Matt McGloin and Matt Stankiewitch are working out on opposite sides of the country this winter, but have the same goal in mind.
The senior class that helped keep the 2012 Penn State squad from falling apart and led the Nittany Lions to eight wins in their final 10 games has turned its attention to the NFL. Several of those players are currently preparing to play in various senior all-star games, but all of them are preparing for the NFL Combine in February and/or Penn State's Pro Day in March.
Exactly where they're preparing varies from man to man.
Mauti returned to his native Mandeville, La., last month and is working out with trainer Kurt Hester, whom Mauti has known since he was in high school and who has trained, among others, New York Jets quarterback Tim Tebow.
Mauti's 2012 season was cut short by two games by yet another serious knee injury, but the all-conference linebacker has been rehabbing and training each day -- as well as maintaining a specialized, all-organic diet -- and hopes to give it a go at the Combine in Indianapolis in late February.
"I plan to give as much as I can," he said. "I'm not quite sure what that's gonna be."
Few players at any level of football are as familiar with the lengthy recovery process he faces as Mauti, who suffered torn ACLs in 2009 and 2011. Knowing exactly what he has to go through helped him decide whether or not he wanted to go through more rehab.
"You just kind of gotta make up your mind that this is what you want, this is what you want to do," he said. "It didn't take too long for me to figure that out. … There's no doubt I can play football. It's a matter of staying healthy and catching a break, really."
McGloin headed to California at the start of the month to work at the Athletic Gaines facility with Travelle Gaines, who has trained the likes of Matt Leinart and Carson Palmer, and quarterback specialist Steve Calhoun, who tutored Cam Newton. He's putting in 14- and 16-hour days, working specifically to prepare for the 40-yard dash, broad jump and other combine tests but also to improve his overall speed and strength.
"It's a tough day," said McGloin, who will play in the Texas vs. The Nation game on Feb. 2. "But once you get used to the routines, it's not bad."
The player who led the Big Ten in passing yards this season is throwing to the likes of Kenny Stills of Oklahoma and Cobi Hamilton of Arkansas each day -- Hester is training a group of about 20 players, said McGloin -- and working on becoming more consistent with his throws.

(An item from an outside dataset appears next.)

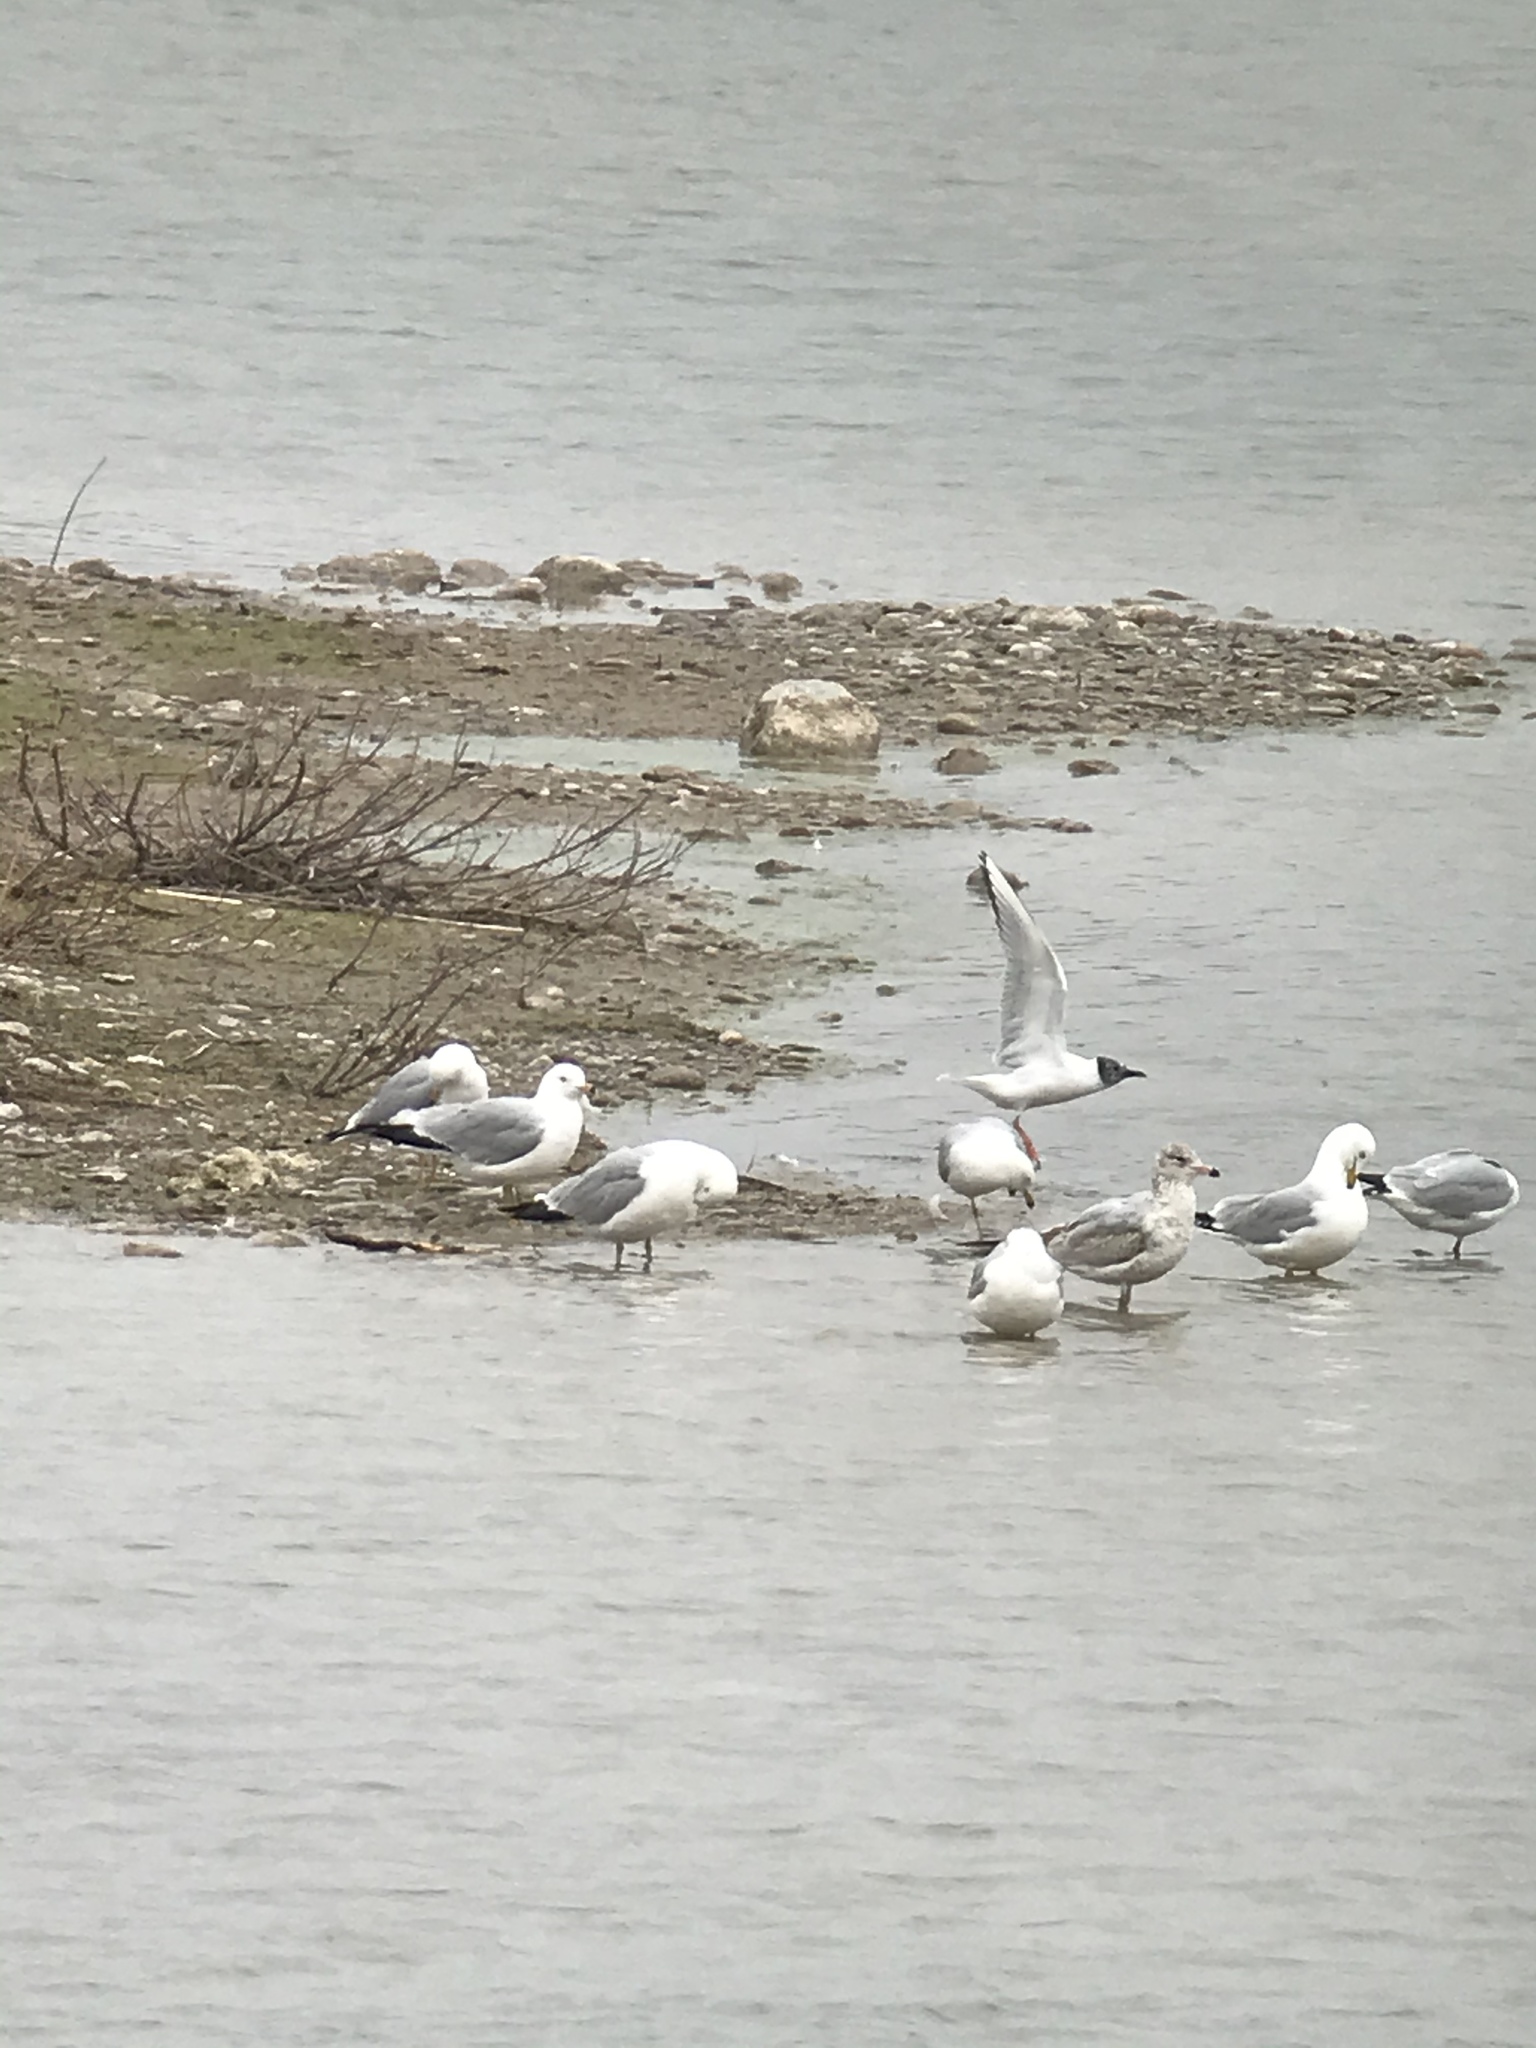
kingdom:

"Being the same with every throw, the same footwork, using my core and legs," McGloin said. "So far we have had some great progress with that."

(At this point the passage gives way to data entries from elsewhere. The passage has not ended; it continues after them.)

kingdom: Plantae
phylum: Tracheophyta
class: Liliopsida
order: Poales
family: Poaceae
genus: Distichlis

McGloin's roommate, center Matt Stankiewitch, is also gearing up for an all-star game. Stankiewitch will represent Penn State as one of the captains for the East squad in the East-West Shrine Game this Saturday in St. Petersburg, Fla. Then, he'll return to State College to resume working with the two men who helped shape and maintain his body this past year.
"The biggest reason why I'm staying is Coach Fitzgerald and Tim Bream and the staff they have and how you train there," Stankiewitch said.
Mike Farrell, Mike Yancich, James Terry, and, once they return from their respective all-star games, Jordan Hill, Pete Massaro and Sean Stanley are also working out with Penn State's strength coach and head trainer. The morning workouts, which are separate from those Fitzgerald is conducting with the current Nittany Lions, are also heavily geared toward combine and Pro Day drills.
The seniors' familiarity and comfort level with Fitzgerald and Bream were big factors in their decisions to train on campus, said the players.
"I knew from experience that what we were going to do was something that benefited me personally," said Farrell, who added nearly 30 pounds in his first offseason under Fitzgerald.
The Nittany Lions were disappointed that the NCAA sanctions robbed them of a bowl game, but the seniors took advantage of that extra time to get a head start on their training.
"The one positive of it is for the group of seniors, we were able to take a week or two off after our last game, then start getting to work," Farrell said. "A lot of guys (on other teams) were playing through bowl season, getting beat up a little bit more. We were able to avoid that and start almost a month earlier than a lot of people."